Rogers, the CEO of Hong Kong Watch, which monitors threats to the territory’s basic freedoms, says he found himself on the wrong side of such actions back in 2017. He said he wrote an article to commemorate the 20th anniversary of the handover of Hong Kong that the Chinese embassy in London made clear it didn’t want to be published. An MP contacted him before the piece was published on the website ConservativeHome to alert him about the lobbying effort, raising questions of how Chinese authorities knew the article was coming.

Anonymous letters

Rogers, a former Tory candidate, was denied entry to Hong Kong in October that year.
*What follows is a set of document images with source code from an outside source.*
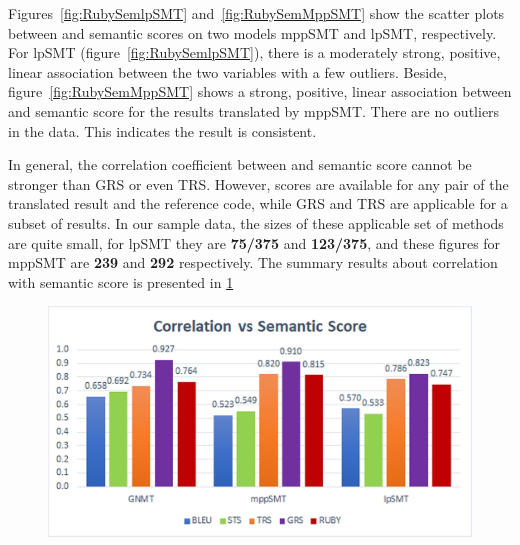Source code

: Figures~\ref{fig:RubySemlpSMT} and~\ref{fig:RubySemMppSMT} show the
scatter plots between {\model} and semantic scores on two models mppSMT
and lpSMT, respectively. For lpSMT (figure~\ref{fig:RubySemlpSMT}), 
there is a moderately strong, positive, linear association between the 
two variables with a few outliers. Beside, figure~\ref{fig:RubySemMppSMT} 
shows a strong, positive, linear association between {\model} and semantic 
score for the results translated by mppSMT. There are no outliers in the data. 
This indicates the result is consistent.


In general, the correlation coefficient between {\model} and semantic score cannot be 
stronger than GRS or even TRS. However, {\model} scores are available for any pair 
of the translated result and the reference code, while GRS and TRS are applicable for 
a subset of results. In our sample data, the sizes of these applicable set of methods
are quite small, for lpSMT they are \textbf{75/375} and \textbf{123/375}, and these figures
for mppSMT are \textbf{239} and \textbf{292} respectively. The summary results about correlation with semantic score is presented in \ref{fig:summary}


	    
\begin{figure}
\centering
\includegraphics[scale=0.85]{img/summary.jpg}
\label{fig:summary}
\end{figure}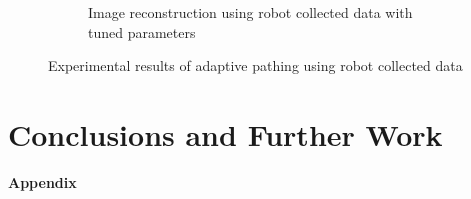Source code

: \documentclass[english]{article}\usepackage[]{graphicx}\usepackage[]{color}
\begin{document}
\begin{figure}
\begin{subfigure}{.3\textwidth}
  \caption{Image reconstruction using robot collected data with tuned parameters}
  \vspace{0pt}
  \label{adp_exp_recon_tuned}
\end{subfigure}
\caption{Experimental results of adaptive pathing using robot collected data}
\label{adp_exp_fig}
\end{figure}

\section{Conclusions and Further Work}

\newpage




\newpage
\textbf{Appendix}
\end{document}
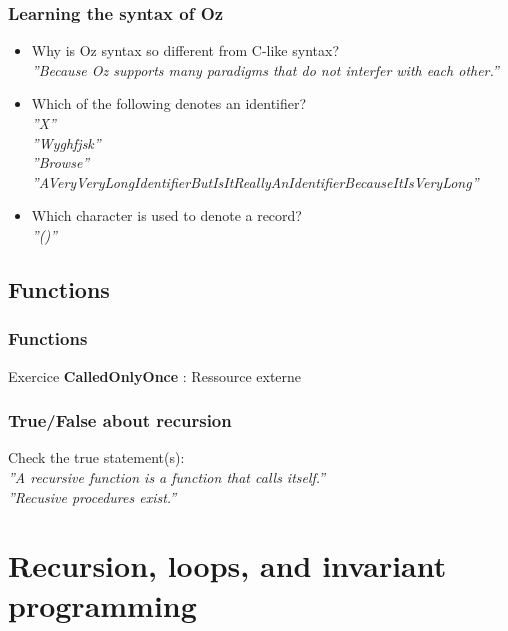 \documentclass[fr,license=none]{../../../eplsummary}
\begin{document}
			\subsubsection*{Learning the syntax of Oz}
				\begin{itemize}
					\item Why is Oz syntax so different from C-like syntax?\\
						\textit{''Because Oz supports many paradigms that do not interfer with each other.''}
					\item Which of the following denotes an identifier?\\
						\textit{''X''}\\
						\textit{''Wyghfjsk''}\\
						\textit{''Browse''}\\
						\textit{''AVeryVeryLongIdentifierButIsItReallyAnIdentifierBecauseItIsVeryLong''}
					\item Which character is used to denote a record?\\
						\textit{''()''}
				\end{itemize}
				
		\subsection{Functions}
			\subsubsection*{Functions}
				Exercice \textbf{CalledOnlyOnce} : Ressource externe\\
				
			\subsubsection*{True/False about recursion}
				Check the true statement(s):\\
				\textit{''A recursive function is a function that calls itself.''}\\
				\textit{''Recusive procedures exist.''}
				
	\section{Recursion, loops, and invariant programming}
\end{document}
His case is not unique: Nigel Evans, a Conservative MP for almost 30 years who is now a deputy speaker of the House of Commons, is understood to have been denied a visa to enter China after visiting Taiwan as chair of the parliamentary group on Taiwan.

In the last few years, Rogers said he received anonymous threatening letters sent to his home address as well as to neighbours who were asked to “keep an eye” on him, and even to his mother. He received e-mails along similar lines, and said fake e-mails were sent in his name to MPs and journalists. The harassment got so bad that a cabinet minister raised the issue with intelligence services, according to a person familiar with the events.

The aggressive form of “wolf warrior” diplomacy displayed during the pandemic has contributed to a reconsideration of the relationship in the UK, according to Charles Parton, a former diplomat with more than two decades’ experience of China. That change of heart also goes for those who advocate on Beijing’s behalf, he said.

“Whereas before it was completely open season, if you wished to make money and drown your conscience in silver, that was very easy to do because no-one would hold you to account,” said Parton, a senior associate fellow at the London-based Royal United Services Institute. “That is not the case any more.”